Pour en revenir à nos brebis galeuses, cesser la médiatisation n'est pas une solution en soi. Dans une vie qui se calque au rythme de l'horloge, nous avons besoin d'évasions, d'émotions, d'un soupçon de rêve, et nous avons besoin de ces sportifs allant au bout d'eux même pour nous rappeler que nous ne sommes pas les seuls à endurer les épreuves de la vie. Quelque part, ils nous aident à nous transcender et à affronter la peine de certains jours.
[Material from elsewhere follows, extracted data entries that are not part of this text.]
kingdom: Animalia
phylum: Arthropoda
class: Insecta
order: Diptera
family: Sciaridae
La propreté dans le sport serait tellement bénéfique. Nous aurions droit alors à de fabuleux retournements de situations, une course comme le Tour de France aurait alors cent héros au lien de n'en avoir qu'un. Je ne crois pas en l'homme parfait, nous avons tous des défaillances. Fatigue morale ou physique, les jours se suivent et ne se ressemblent pas. Dans ces moments difficiles, s'il fallait n'avoir qu'une seule certitude, elle serait de croire que demain sera un jour meilleur.
Il y a au fond de moi beaucoup de frustrations et d'amertume lorsque les lauriers se posent sur la tête des tricheurs. Nous les connaissons tous, et lorsqu'ils tombent, personne n'est surpris. Mais ce qui me rassure, c'est que certains (pas tous, bien sûr, mais j'ose croire qu'un jour...) font le geste de trop, la piqûre de trop, ou sont impliqués dans de grandes affaires, et ils tombent. Pour ceux qui ont la foi, c'est un soulagement et une belle satisfaction.
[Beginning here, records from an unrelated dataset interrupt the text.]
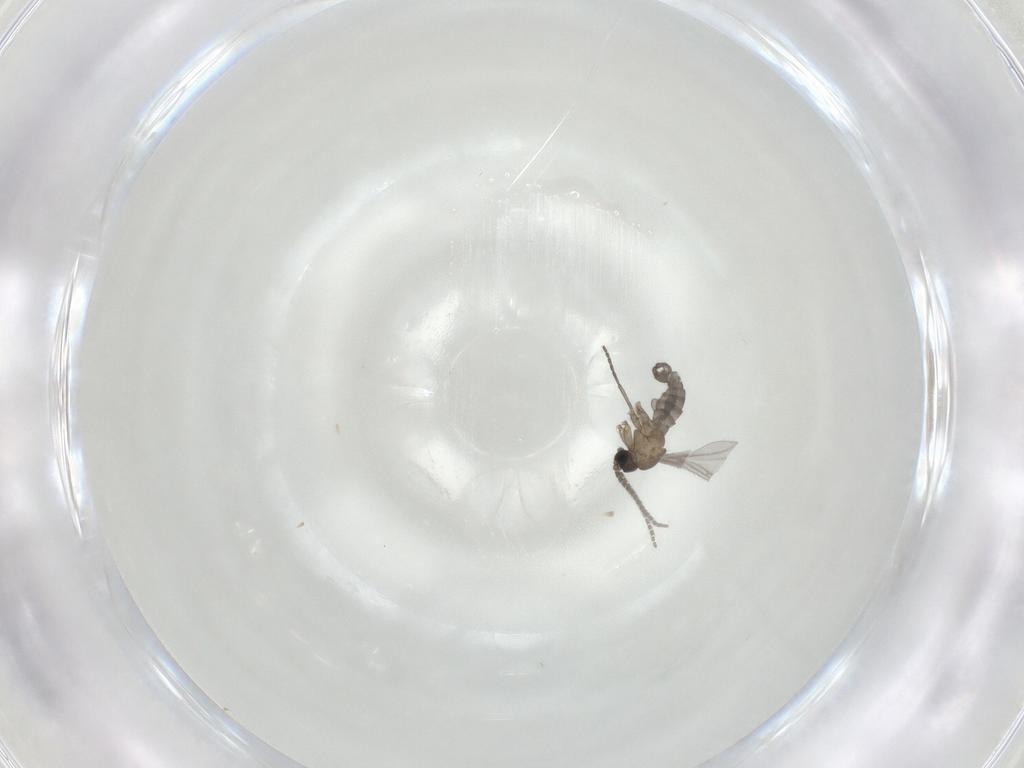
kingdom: Animalia
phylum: Arthropoda
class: Insecta
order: Diptera
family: Sciaridae
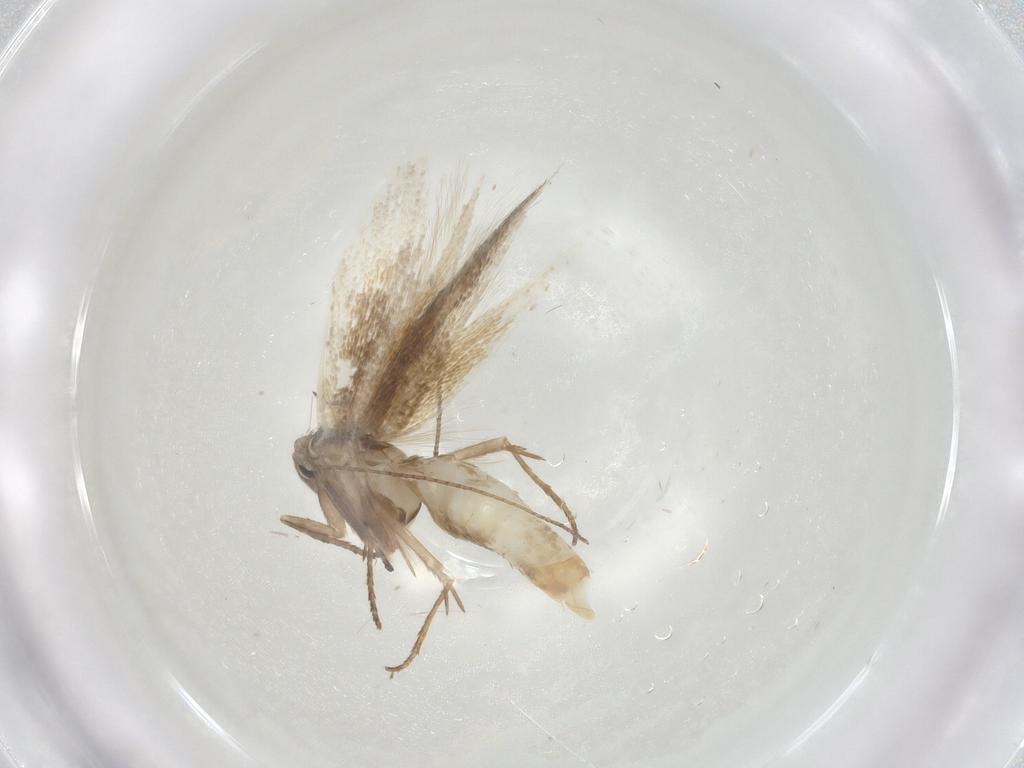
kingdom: Animalia
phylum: Arthropoda
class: Insecta
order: Lepidoptera
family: Bucculatricidae
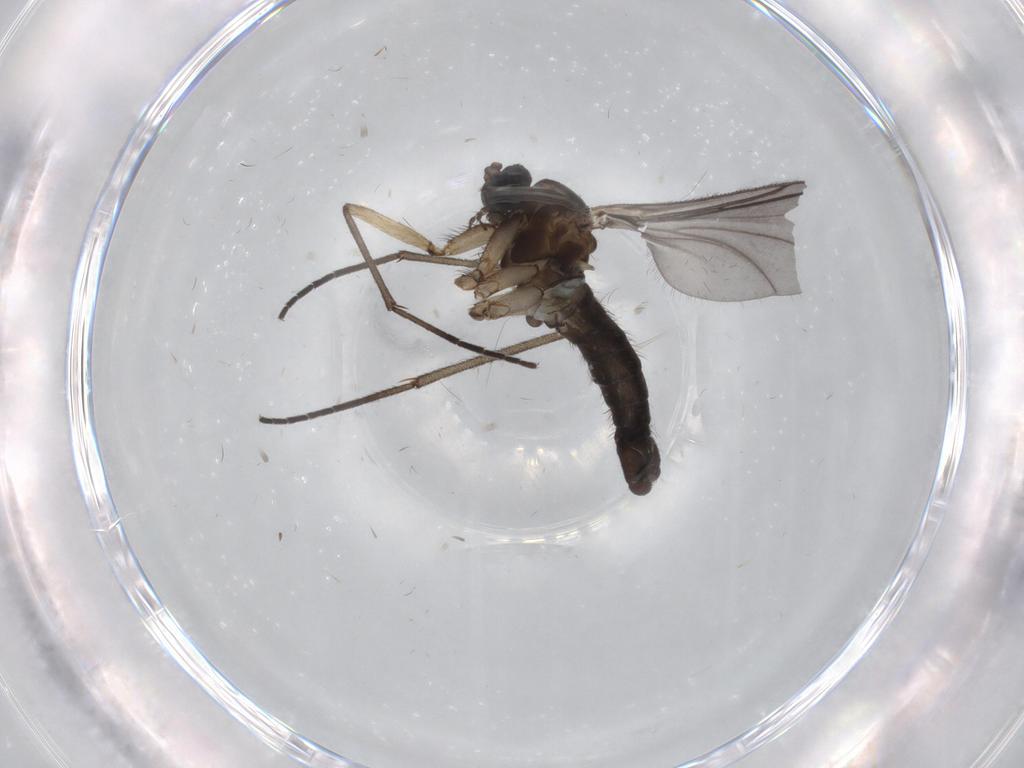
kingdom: Animalia
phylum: Arthropoda
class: Insecta
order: Diptera
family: Sciaridae
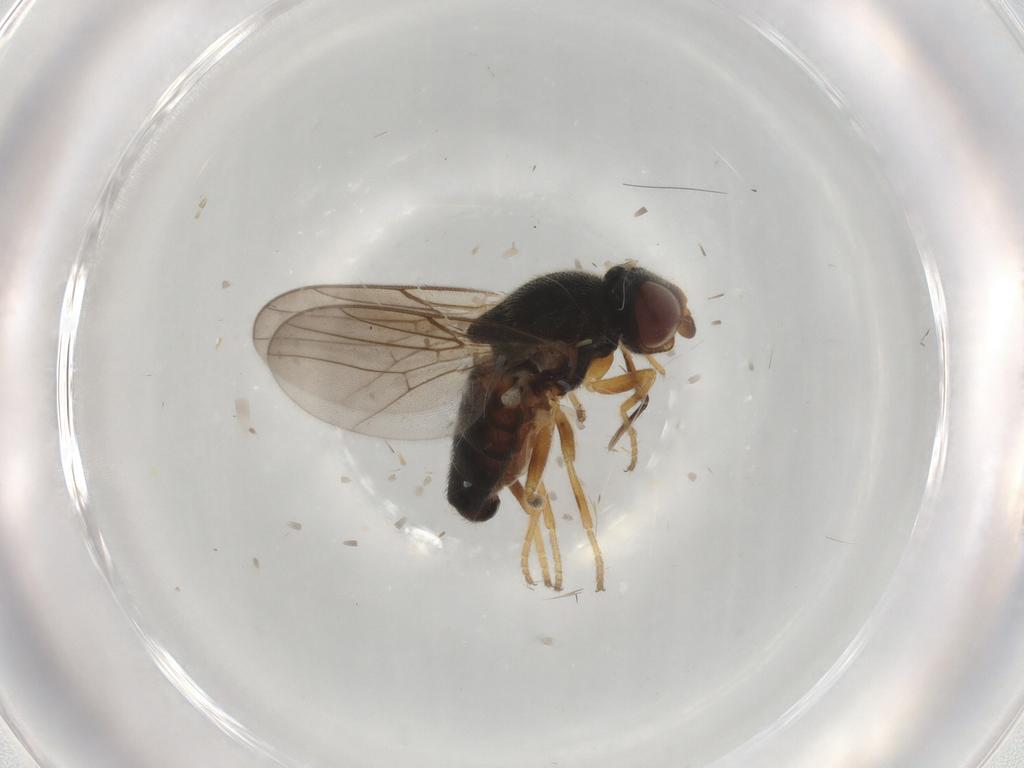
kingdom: Animalia
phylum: Arthropoda
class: Insecta
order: Diptera
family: Chloropidae
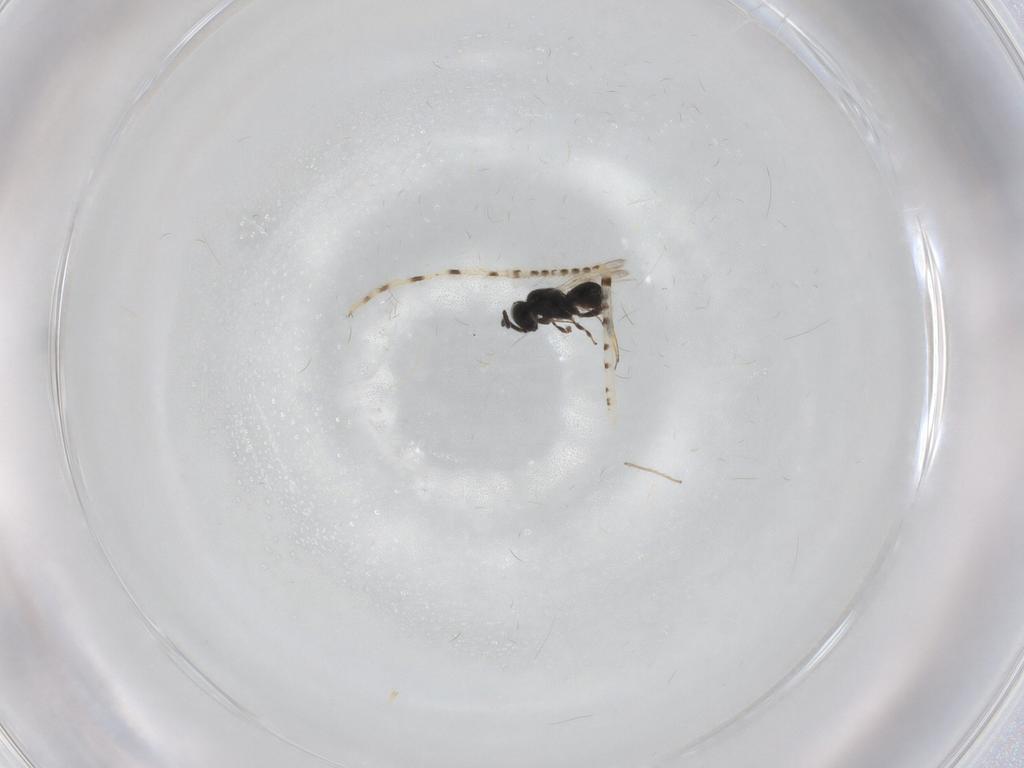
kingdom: Animalia
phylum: Arthropoda
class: Insecta
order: Hymenoptera
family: Scelionidae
Je ne cesse de croire, encore et toujours. Chaque fois que je prends le départ d'une course, sur la même ligne que les tricheurs, cette conviction m'aide à me dépasser.
Ils tomberont. Un jour, aujourd'hui, demain, dans dix ans, cent ans... mais ils tomberont!
Aujourd'hui, la lutte anti dopage a une longueur de retard, mais laissons le temps au temps. Un jour, à force d'entraînement, d'espoir et de conviction, les derniers rattraperont les premiers, et ce jour-là sera la plus belle gloire du Sport.
Mais surtout, ne perdons pas espoir.